Now we do understand that it can get frustrating when each real estate agent you contact has a different story to tell; causing you to consider being done with the whole thing. However, the right decision made at the right time can count for a lot in real estate.
So take caution.
2. Get yourself a reliable agent
Go through the detailed credentials of your considered real estate agents, check their websites, and compare reviews. You can also reach out to their existing or past customers (if their testimonials are not given) to gauge their honest opinions. Once finalized, tell your agent about your specific requirements, and if his/her response sounds like a memorized sales pitch, then chances are high that you may have stepped into a sales trap.
As such, you need an experienced agent who understands exactly why you’re purchasing real estate in a new country; in order to match you up with the right kind of property options to fulfil those aims. As Turkey is a large country, each city offers its own vibe, and climatic/landscape conditions; which, in the end, should align your preferences.
So you need to be vocal about what you want – eschewing all reluctance.
3. Climb on a plane and visit the place!
It’s likely that you may already have been to Turkey (as you decided to buy property there!). Even so, it’s important to visit the country once again before you finally ‘graduate’ to being able to seal a deal with the benefit of contemplation.
Try to gain a ‘nativist’ perspective of the exact place where you want to move. Don’t just visualize the endeavor with a focus on the bare aesthetics of your chosen locality; take note of the whole lifestyle that comes with it.
Turkey, for one, is the type of country that needs to be experienced and not Googled. But even if you do decide to pursue the latter course, don’t make the mistake of going the digital route alone.
Inspect the listings that your agent has lined up for you. Meet the locals, build a rapport, and question them about the place; this ‘insider’s’ perspective is truly priceless.
4. Don’t limit your budget to a specific figure
When investing in a foreign land, it pays off big to maintain a large budget; as this enables you to consider a diversified range of property options. Having your mind open to pricier property choices also positions you to generate greater value for money.
Just know that you don’t need to make a purchase at the first asking price offered. If you like a property, test for its ‘wiggle room’ and set up a negotiation session.
Property prices in Turkey are usually higher than a few Asian, and lower than many European, countries; so you need to ensure that you’re getting the right property for the price that you’re paying. Additionally, there are several incidental costs (associated with taxation and other concerns) that are linked with real estate purchasing in Turkey – you need to be aware of them in advance.
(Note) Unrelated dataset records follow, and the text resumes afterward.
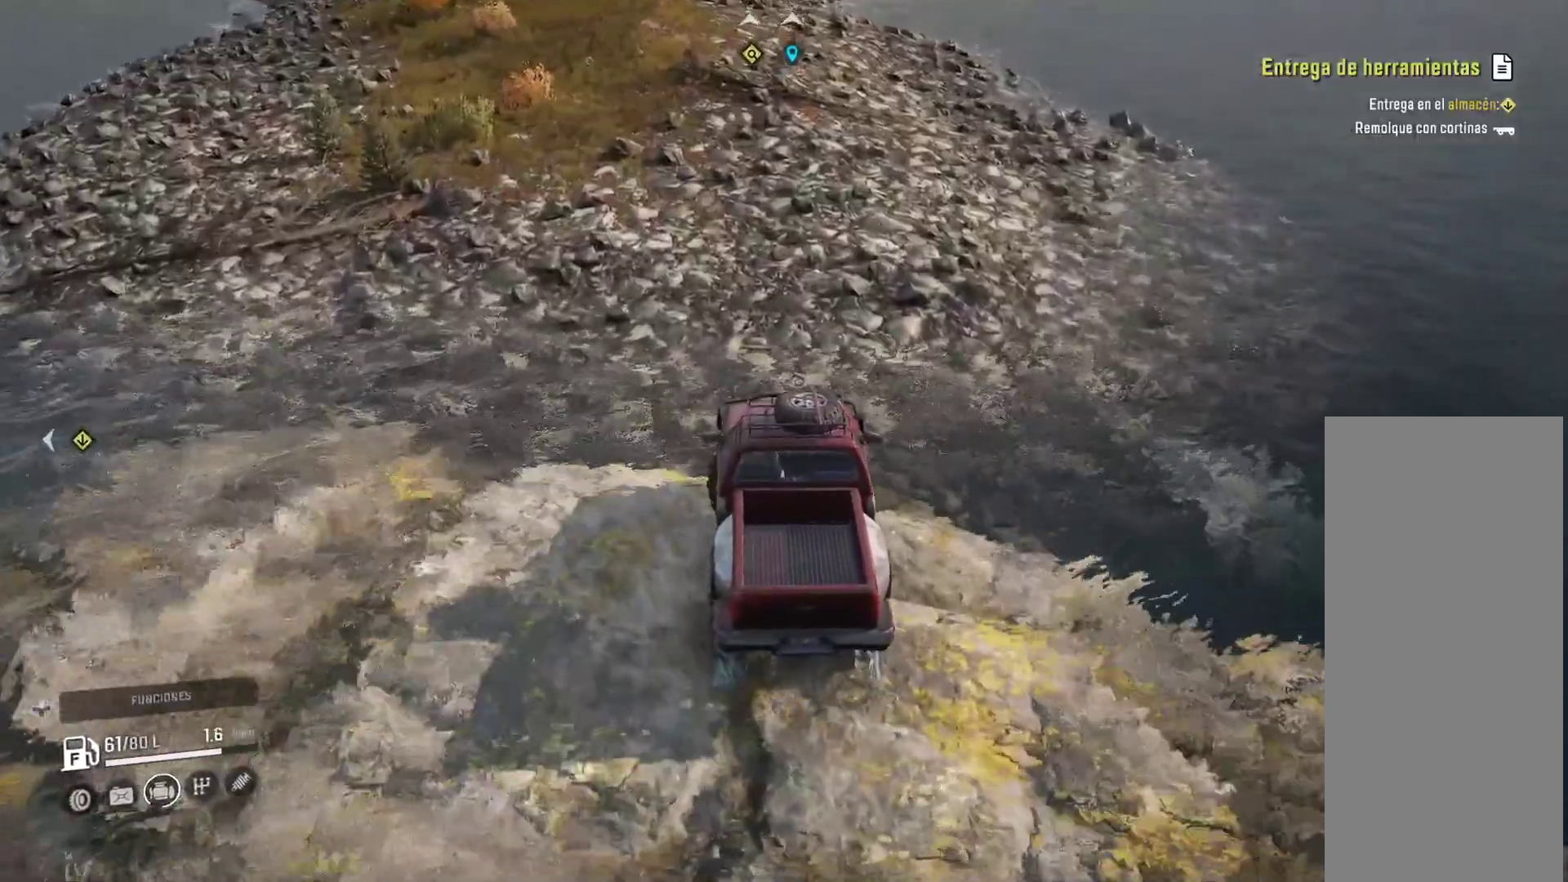
{"buttons": [], "left_stick": "center", "right_stick": "center", "events": []}
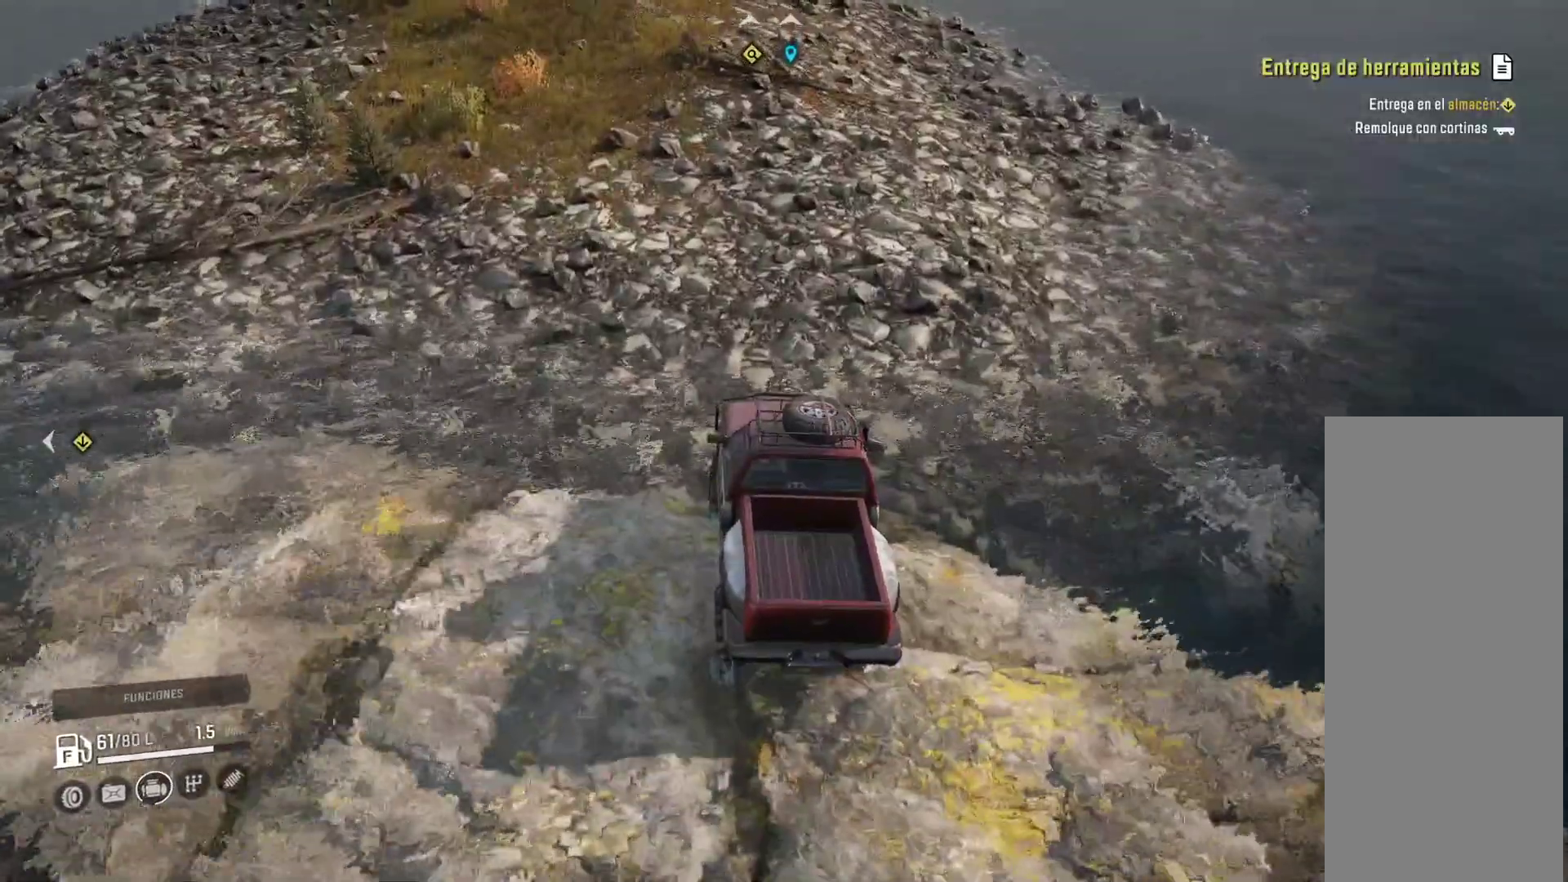
{"buttons": [], "left_stick": "center", "right_stick": "center", "events": [[17, "left_stick", "right"], [283, "left_stick", "center"]]}
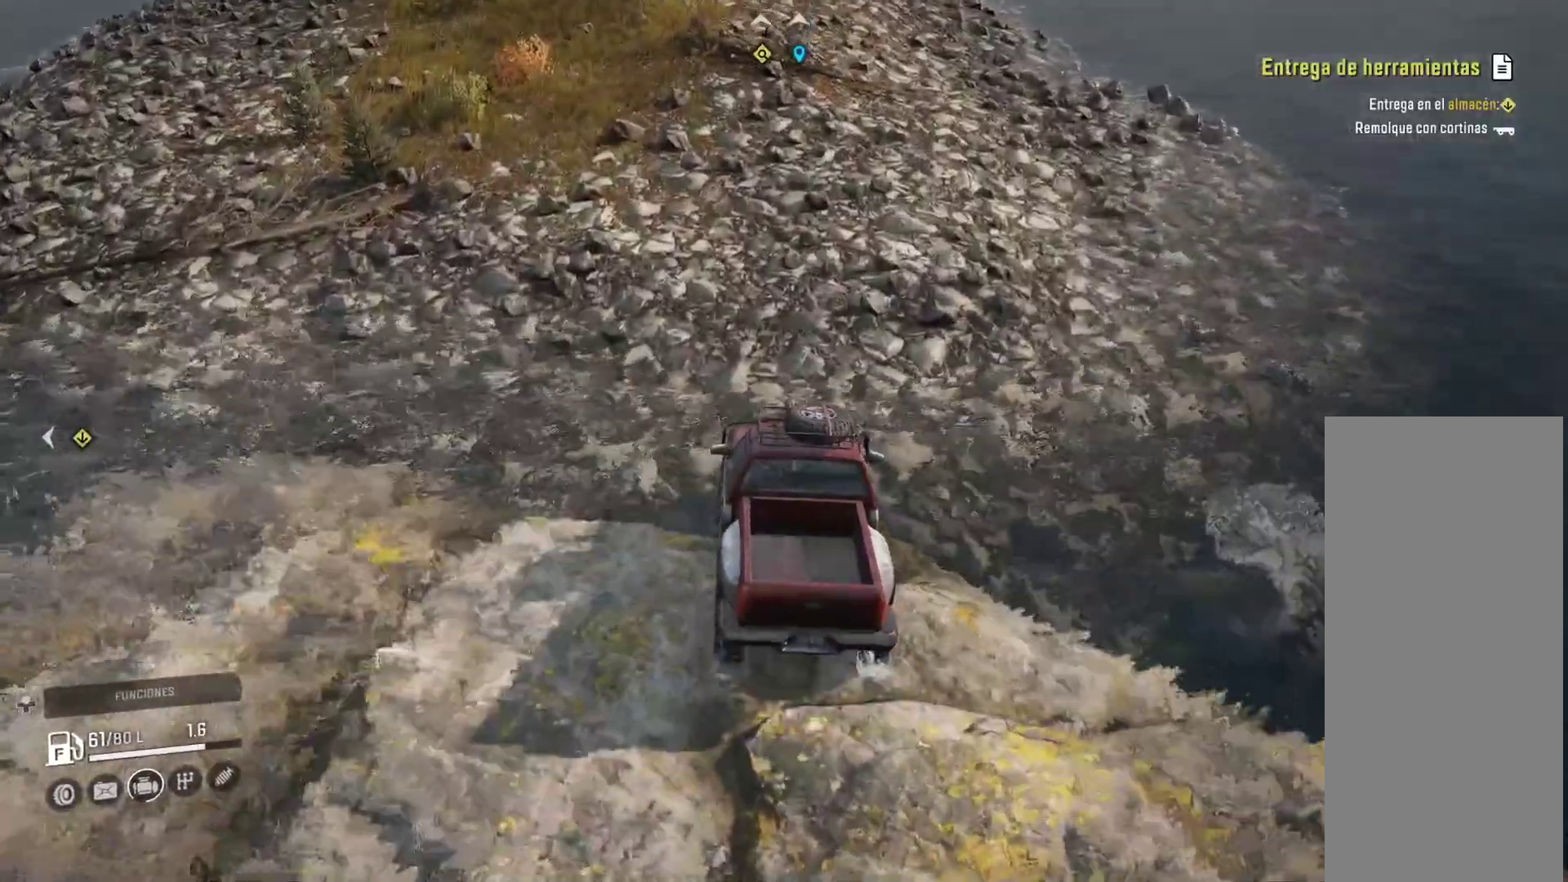
{"buttons": [], "left_stick": "center", "right_stick": "center", "events": []}
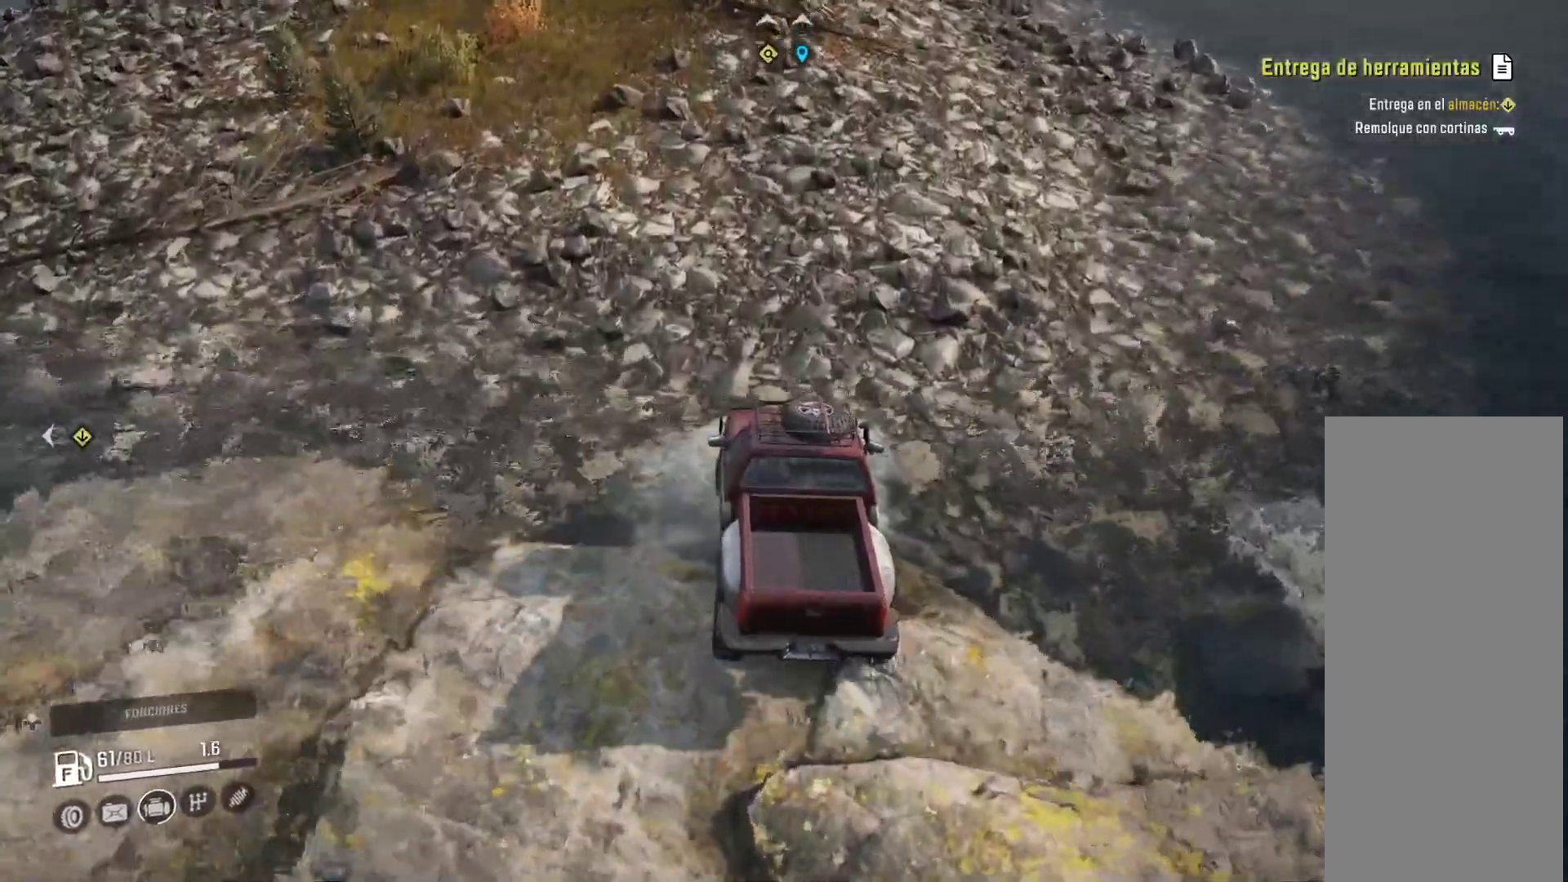
{"buttons": [], "left_stick": "center", "right_stick": "center", "events": []}
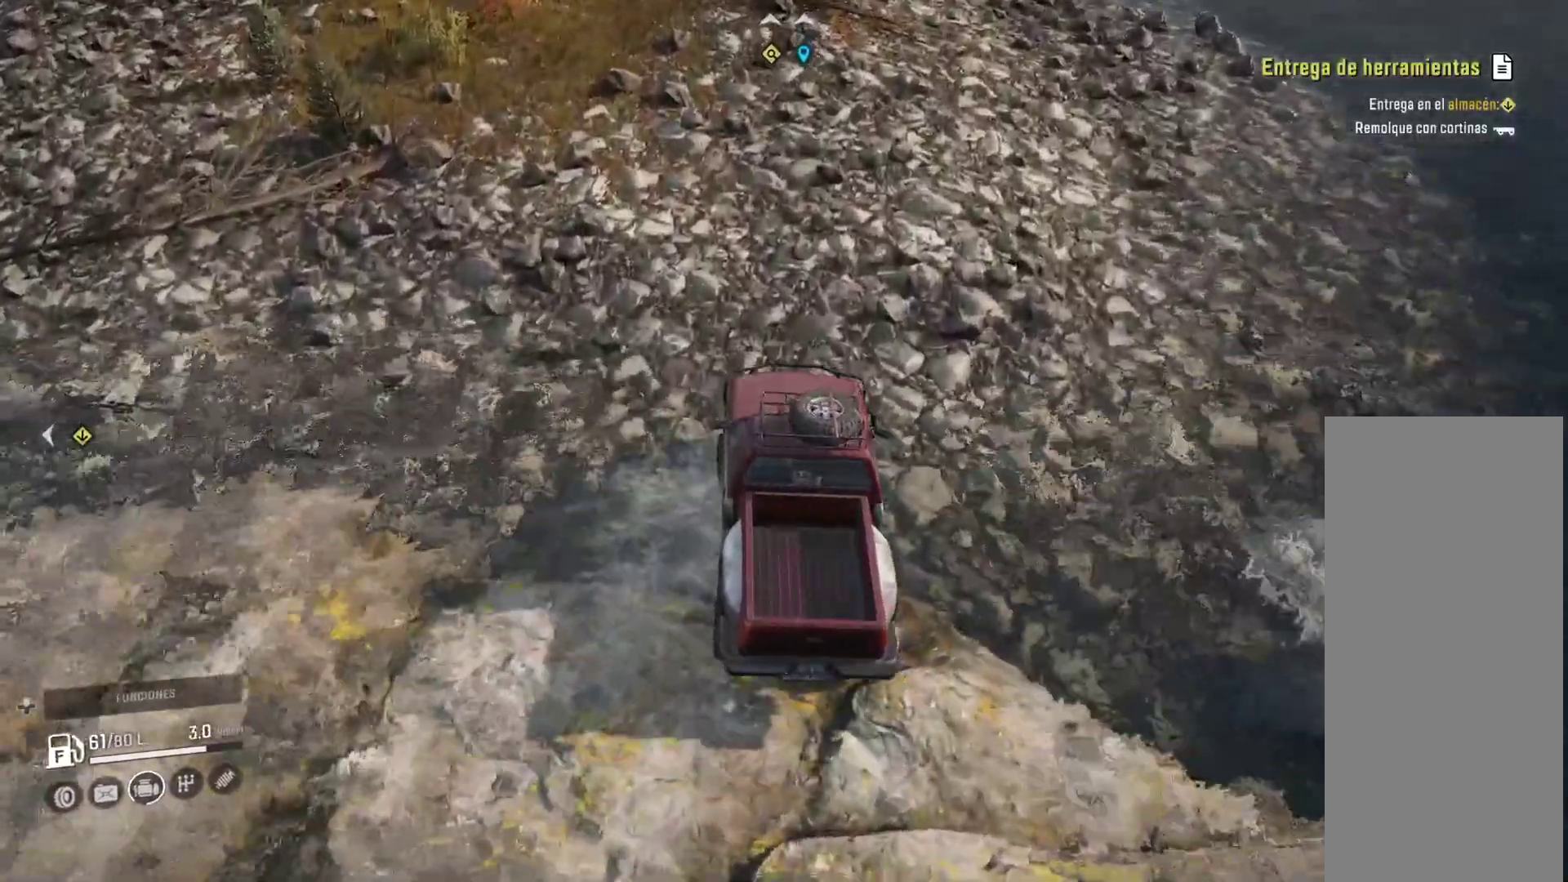
{"buttons": ["R2"], "left_stick": "center", "right_stick": "center"}
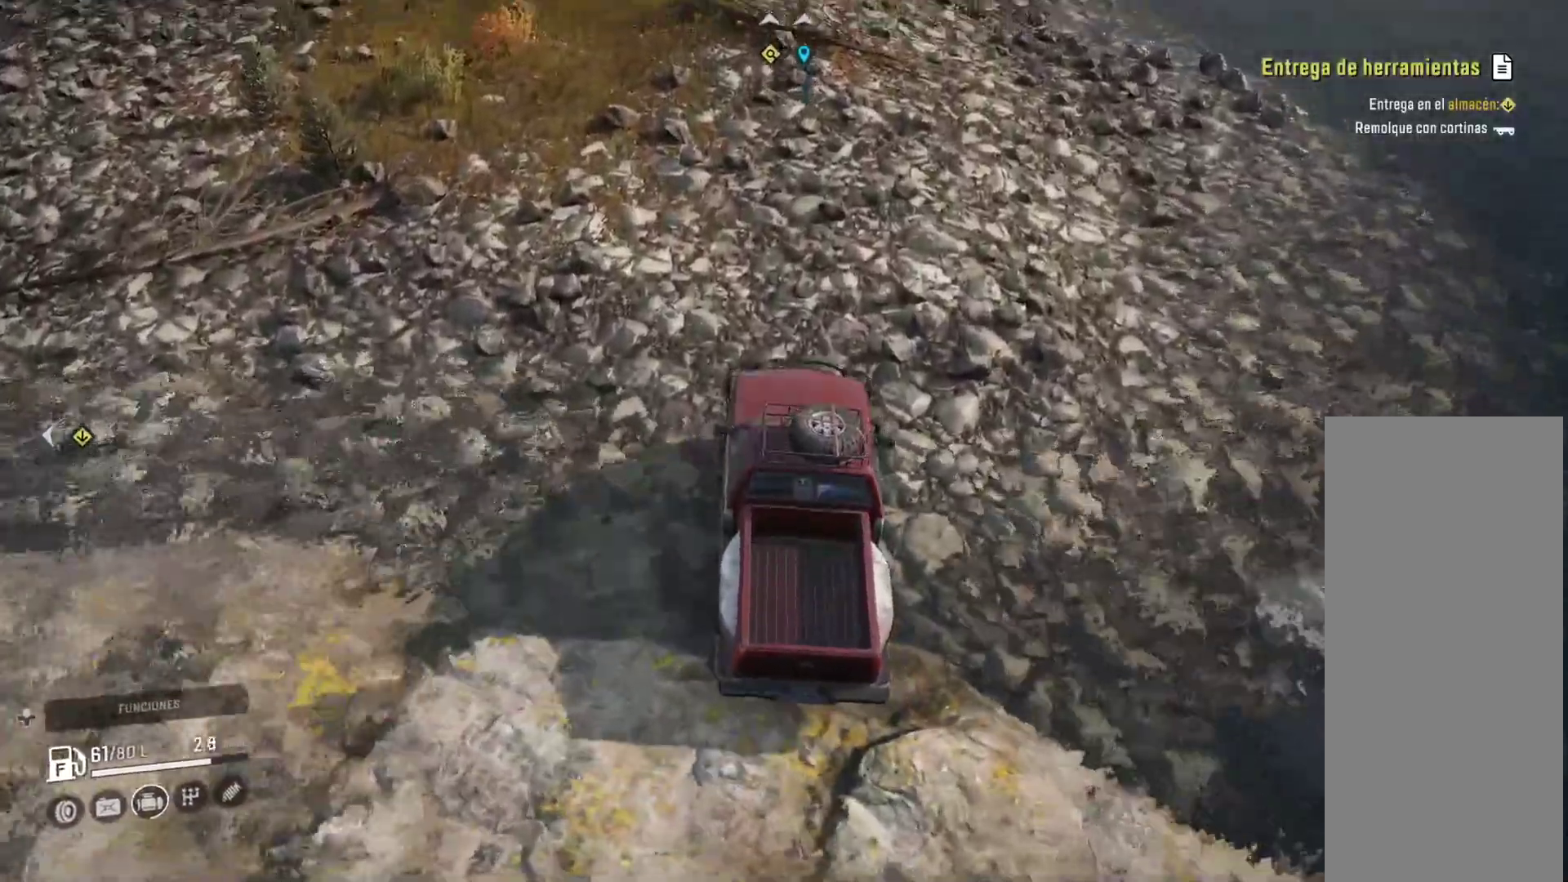
{"buttons": [], "left_stick": "right", "right_stick": "right", "events": [[183, "left_stick", "right"], [233, "R2", "up"], [283, "right_stick", "right"]]}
5. Hire a legal representative to wrap up the purchase
This is how you get to make sense of all the convoluted, legal diction that comes your way.
Hire a local attorney and have him/her minutely go over your property purchase contracts to look for any loopholes that you could have missed. You can also give your power of attorney to the solicitor, so he/she can conduct the purchase for you; saving you both time and money.
After the contracts have been signed, the purchase will take almost 4 weeks to complete – considering that it is processed through all the proper channels. Your solicitor can (or rather, should) use this time to make all the necessary property verifications. This will involve title checks and municipality checks to confirm that the property is registered in your name.
Finally, you will need to register your Turkish TAPU* (a.k.a the ‘Title Deed’).
You will receive this document once all the paperwork and contractual obligations have been executed – with this deed marking you off as the rightful owner of your dream home in a country that continues to be one of the most frequently-visited tourist (or otherwise) destinations in the world.
*Turkish TAPU (full form: TAPY SENEDİ) is the title deed and the only record that marks you as the true owner of real estate in Turkey. Without this document, your claim to a property gets nullified.